# Task description:
Start at the top of the records and, please, print each line exactly through the line that contains "of community contribution", leaving out all pictures.
——
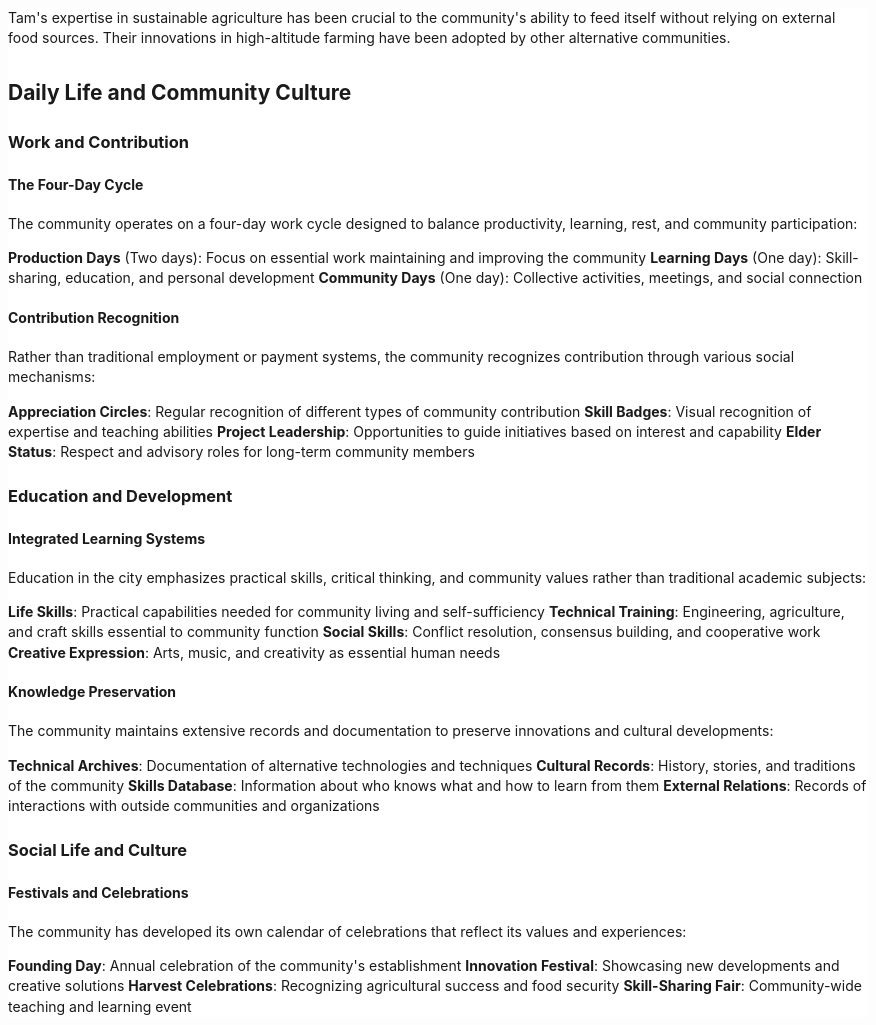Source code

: Tam's expertise in sustainable agriculture has been crucial to the community's ability to feed itself without relying on external food sources. Their innovations in high-altitude farming have been adopted by other alternative communities.

## Daily Life and Community Culture

### Work and Contribution

#### The Four-Day Cycle
The community operates on a four-day work cycle designed to balance productivity, learning, rest, and community participation:

**Production Days** (Two days): Focus on essential work maintaining and improving the community
**Learning Days** (One day): Skill-sharing, education, and personal development
**Community Days** (One day): Collective activities, meetings, and social connection

#### Contribution Recognition
Rather than traditional employment or payment systems, the community recognizes contribution through various social mechanisms:

**Appreciation Circles**: Regular recognition of different types of community contribution
**Skill Badges**: Visual recognition of expertise and teaching abilities
**Project Leadership**: Opportunities to guide initiatives based on interest and capability
**Elder Status**: Respect and advisory roles for long-term community members

### Education and Development

#### Integrated Learning Systems
Education in the city emphasizes practical skills, critical thinking, and community values rather than traditional academic subjects:

**Life Skills**: Practical capabilities needed for community living and self-sufficiency
**Technical Training**: Engineering, agriculture, and craft skills essential to community function
**Social Skills**: Conflict resolution, consensus building, and cooperative work
**Creative Expression**: Arts, music, and creativity as essential human needs

#### Knowledge Preservation
The community maintains extensive records and documentation to preserve innovations and cultural developments:

**Technical Archives**: Documentation of alternative technologies and techniques
**Cultural Records**: History, stories, and traditions of the community
**Skills Database**: Information about who knows what and how to learn from them
**External Relations**: Records of interactions with outside communities and organizations

### Social Life and Culture

#### Festivals and Celebrations
The community has developed its own calendar of celebrations that reflect its values and experiences:

**Founding Day**: Annual celebration of the community's establishment
**Innovation Festival**: Showcasing new developments and creative solutions
**Harvest Celebrations**: Recognizing agricultural success and food security
**Skill-Sharing Fair**: Community-wide teaching and learning event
——
# Result below:
Source code

: Tam's expertise in sustainable agriculture has been crucial to the community's ability to feed itself without relying on external food sources. Their innovations in high-altitude farming have been adopted by other alternative communities.

## Daily Life and Community Culture

### Work and Contribution

#### The Four-Day Cycle
The community operates on a four-day work cycle designed to balance productivity, learning, rest, and community participation:

**Production Days** (Two days): Focus on essential work maintaining and improving the community
**Learning Days** (One day): Skill-sharing, education, and personal development
**Community Days** (One day): Collective activities, meetings, and social connection

#### Contribution Recognition
Rather than traditional employment or payment systems, the community recognizes contribution through various social mechanisms:

**Appreciation Circles**: Regular recognition of different types of community contribution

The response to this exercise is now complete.